══ Extract to read
What's Looming Over Boise Cascade

Suppose you control a big forest-products company. Business is pretty good, but higher energy costs threaten margins. Worse, an accounting scandal has led to the departure of your top customer's CEO. And now a big investor in that No. 1 customer is agitating to get it auctioned or busted up. You might want to trim your interest in the forest-products company, right?

So it's easy to see why Boise Cascade is preparing to sell stock in an initial public offering. Controlled by the large, Chicago-based private-equity firm Madison Dearborn Partners, Boise Cascade finds itself linked to OfficeMax (OMX ) and its ongoing travails. Behind Staples (SPLS ) and Office Depot (ODP ), OfficeMax is a weak No. 3 in office supplies. In March, even as it looked for a new chief executive, OfficeMax had to restate 2004 financial results. Boise Cascade has not yet said how much equity it aims to float or at what price. But its Securities & Exchange Commission filing spells out the company's many ties to OfficeMax -- a tangled relationship that should give investors pause before bidding on this IPO.

FOUNDED IN 1988, OfficeMax grew swiftly but by 2003 was persistently lagging behind its two bigger rivals. That December it wound up being bought by Boise Cascade, then a venerable public company known best for its interests in paper and wood products. But since 1964 it also had been in the wholesale stationery biz via its Boise Office Solutions unit -- hence OfficeMax's allure. After merging the stationery operations, last fall the unit adopted OfficeMax as its corporate name and sold control of the paper and wood-products businesses to a group led by Madison Dearborn. Those businesses kept the Boise Cascade name.
════
══ Provided material
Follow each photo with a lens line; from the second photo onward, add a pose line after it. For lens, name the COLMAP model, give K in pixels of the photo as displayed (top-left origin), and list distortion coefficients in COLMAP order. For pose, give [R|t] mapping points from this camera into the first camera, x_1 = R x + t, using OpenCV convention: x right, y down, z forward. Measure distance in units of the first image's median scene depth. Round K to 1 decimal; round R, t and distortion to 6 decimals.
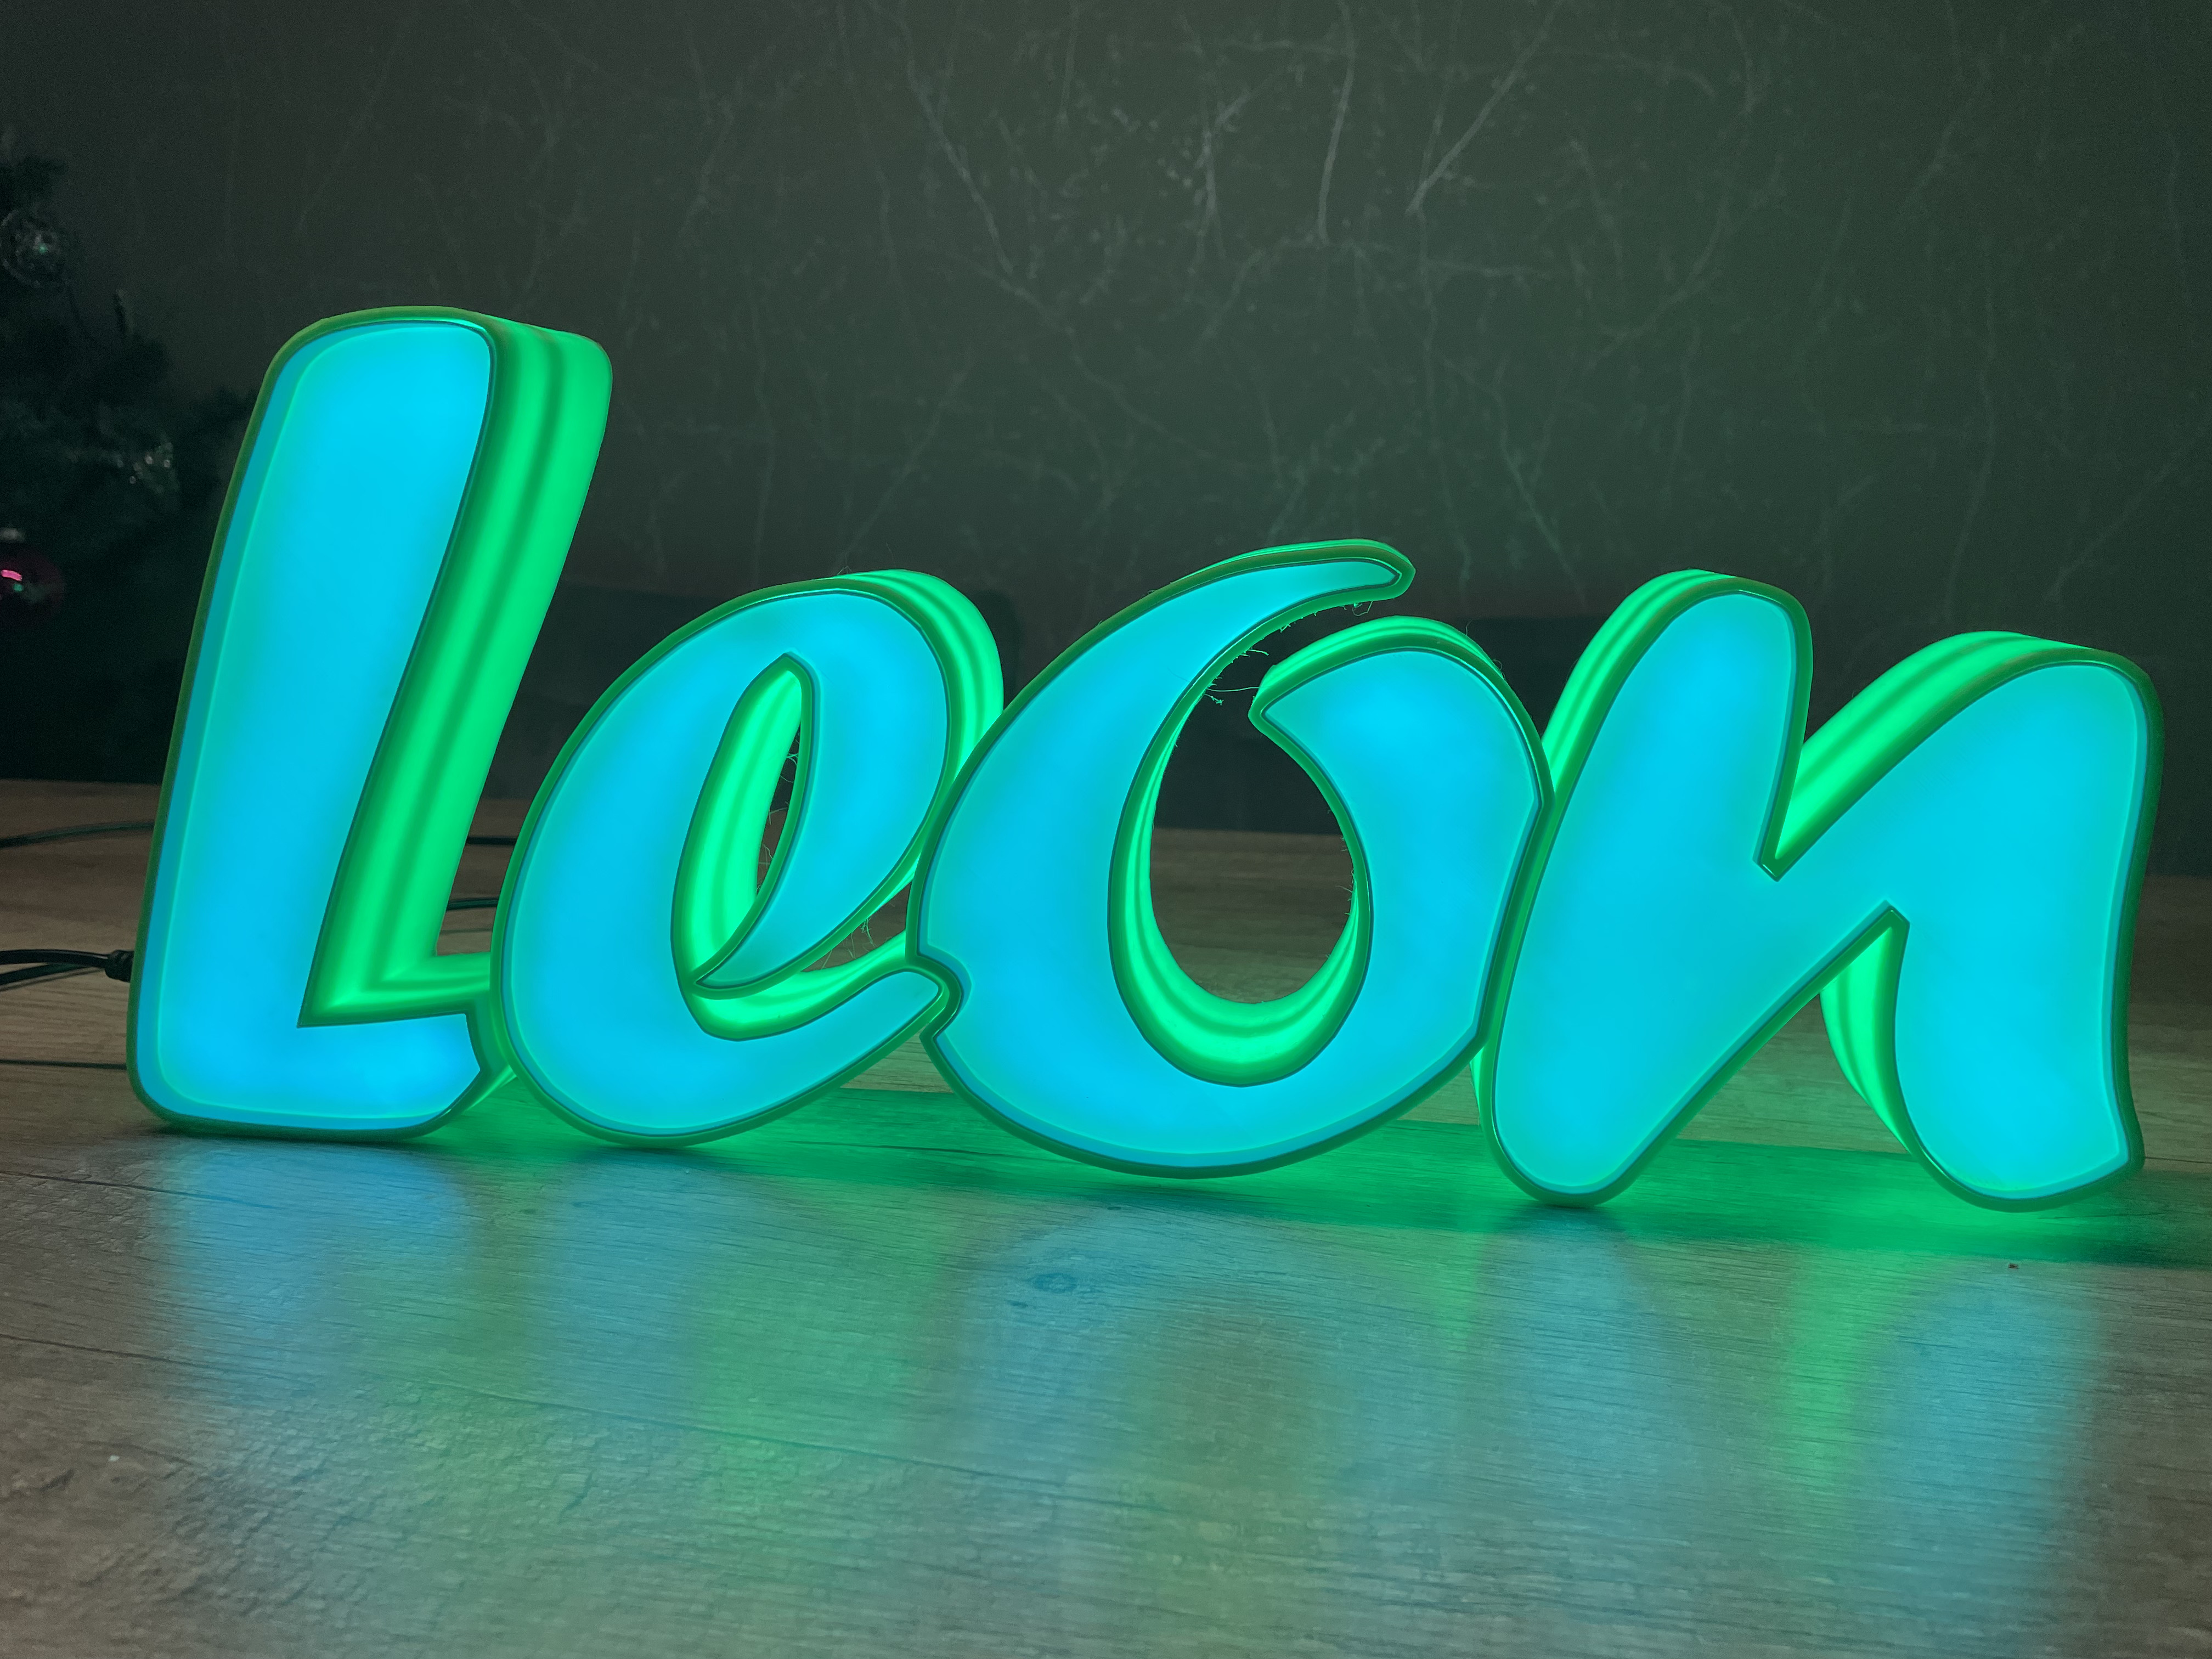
lens RADIAL K [[1665.8, 0, 1120.1], [0, 1665.8, 829.4], [0, 0, 1]] dist [0.074753, -0.103253]
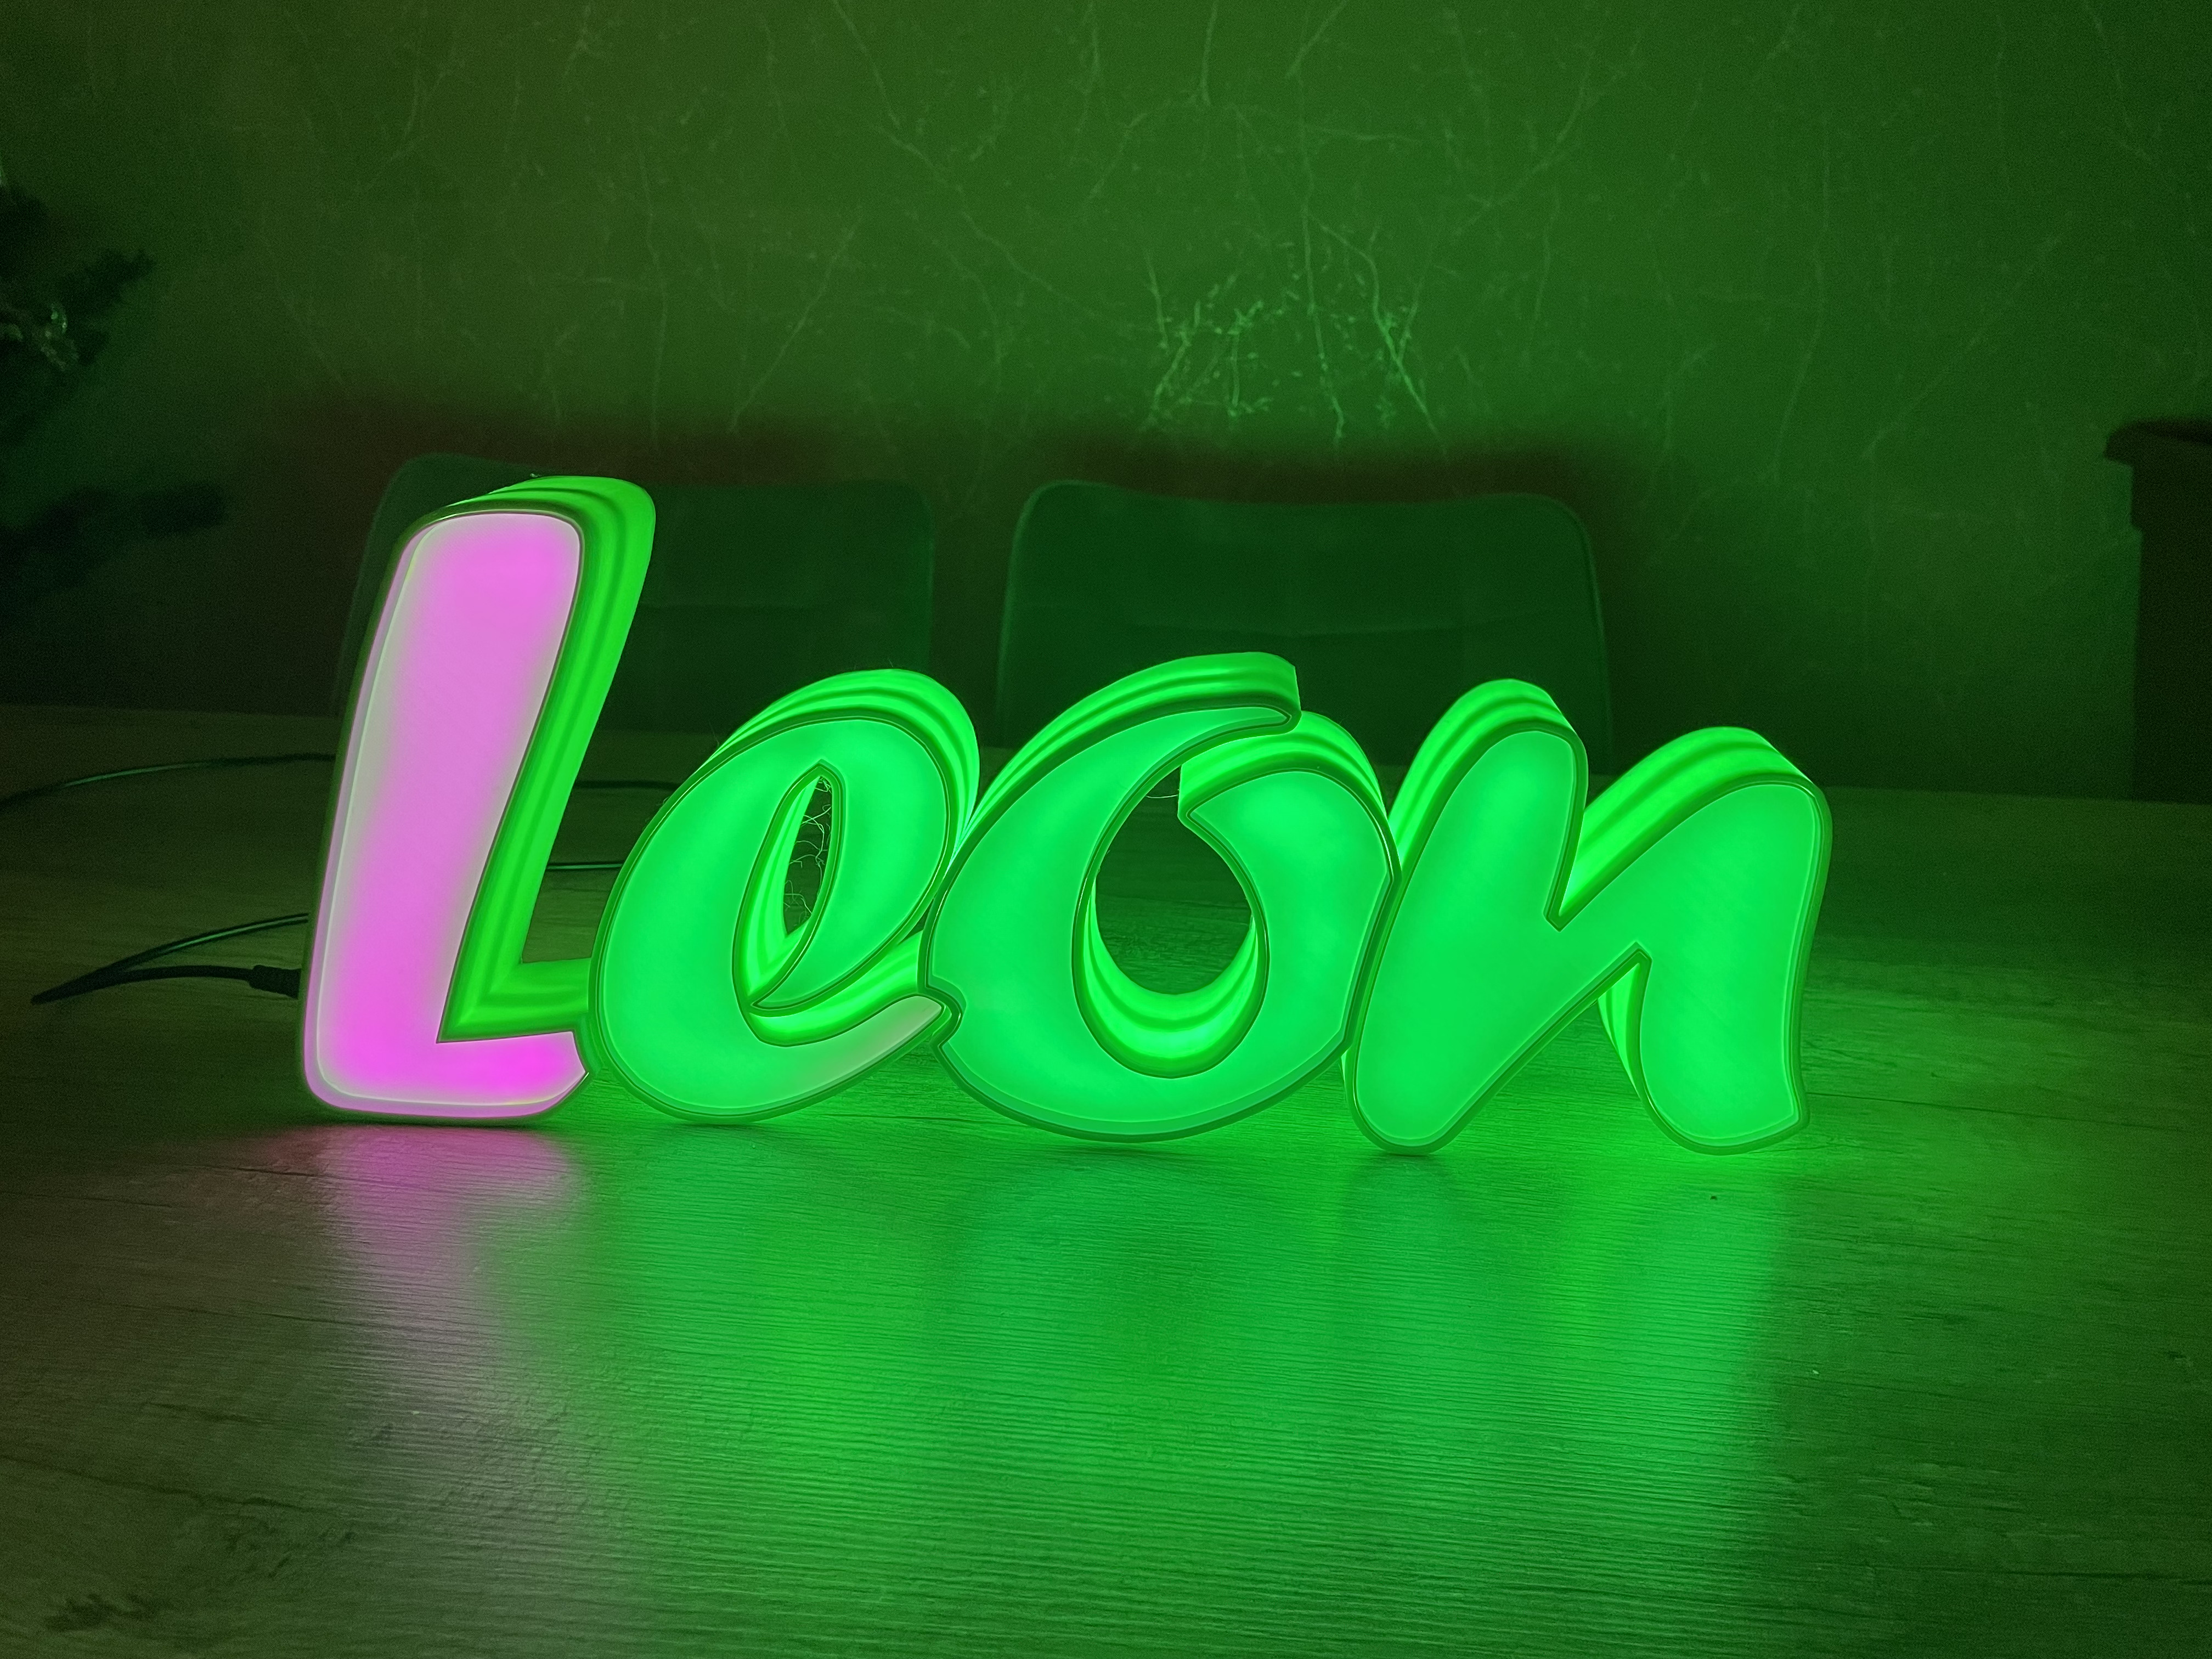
lens RADIAL K [[1706.4, 0, 1101.3], [0, 1706.4, 800.8], [0, 0, 1]] dist [0.087181, -0.117408]
pose [[0.997588, -0.020733, 0.066242, -0.067164], [0.010975, 0.989457, 0.144410, -0.253957], [-0.068538, -0.143335, 0.987298, -0.312584]]
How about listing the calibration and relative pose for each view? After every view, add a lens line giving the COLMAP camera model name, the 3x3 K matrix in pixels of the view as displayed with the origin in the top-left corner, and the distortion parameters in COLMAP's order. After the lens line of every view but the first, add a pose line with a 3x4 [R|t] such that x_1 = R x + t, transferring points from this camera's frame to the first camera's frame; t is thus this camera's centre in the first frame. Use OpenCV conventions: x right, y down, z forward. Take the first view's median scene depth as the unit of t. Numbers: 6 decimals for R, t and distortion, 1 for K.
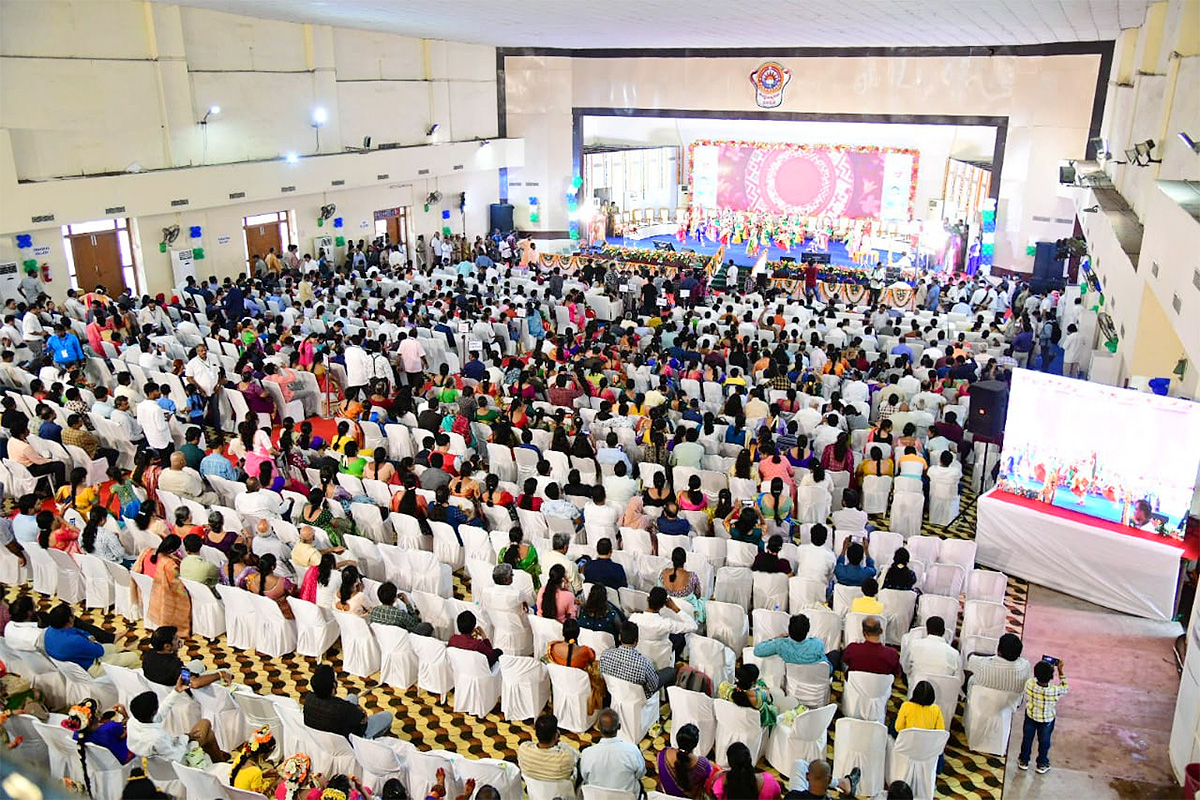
lens RADIAL K [[1037.5, 0, 600.3], [0, 1037.5, 413.2], [0, 0, 1]] dist [-0.009364, 0.091115]
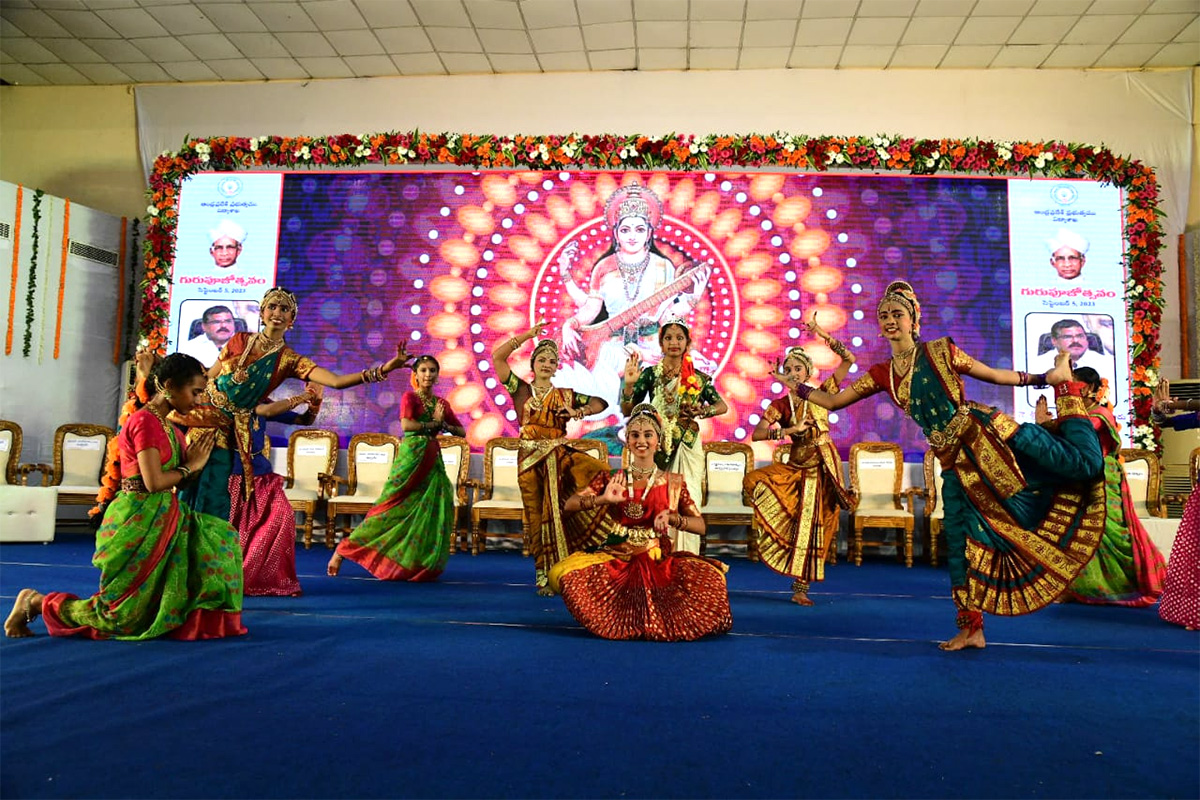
lens RADIAL K [[871.5, 0, 600.0], [0, 871.5, 400.0], [0, 0, 1]] dist [-0.082109, 0.063922]
pose [[0.923847, 0.063319, 0.377488, 0.109842], [0.098394, 0.913792, -0.394084, -0.127541], [-0.369898, 0.401216, 0.837974, 0.832145]]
════
=== Problem set ===
1. Rewrite the part of the Boise Cascade article that opens with the words "What's Looming Over" and closes with "forest-products company, right?", renaming "forest-products company" to "timber company".
2. Write the next part of the article on Boise Cascade's planned stock offering, starting from where it stops.

=== Responses ===
1.
What's Looming Over Boise Cascade

Suppose you control a big timber company. Business is pretty good, but higher energy costs threaten margins. Worse, an accounting scandal has led to the departure of your top customer's CEO. And now a big investor in that No. 1 customer is agitating to get it auctioned or busted up. You might want to trim your interest in the timber company, right?

2.
Now take a breath -- the tale gets even more twisted. Turns out this was one of those divorces where the parties insist on remaining friends. OfficeMax kept a minority stake in Boise Cascade and also agreed to buy all of the cut-to-size paper it needs in North America from Boise Cascade through 2012. For the nine months ended on Sept. 30, those sales came to $434 million -- about 10% of Boise Cascade's total revenue. In addition, before the divorce, OfficeMax agreed to take over Boise Cascade's pension and post-retirement benefit obligations to former employees while also funding a big chunk of Boise Cascade's ongoing pension obligations. So Boise Cascade is escaping any 2005 payment to its pension plan. OfficeMax also stayed on the hook for Boise Cascade's past environmental liabilities. With these benefits and more, Boise Cascade is nicely profitable.

As for OfficeMax, since the breakup it has gone from trouble to more trouble. In March it reported that the operating margin at its stores had narrowed to 0.5% last year from 2.2% in 2003. It also is being challenged by K Capital Partners, a Boston fund with 6.2% of OfficeMax. It's exploring a breakup or sale to realize what it sees as the company's full intrinsic value. If OfficeMax were to dissolve or change directions, would that force Boise Cascade on the ropes? No. But, as Boise's SEC filing notes: "Any significant deterioration in OfficeMax's financial condition or our relationship with OfficeMax may result in OfficeMax's failure to satisfy its contractual obligations to us and, as a result, could have a material adverse effect on our business, financial condition, and operating results."

OfficeMax looms, then, as a large imponderable over the future of Boise Cascade. Give Boise Cascade's current owners your sympathy -- but hold on to your money.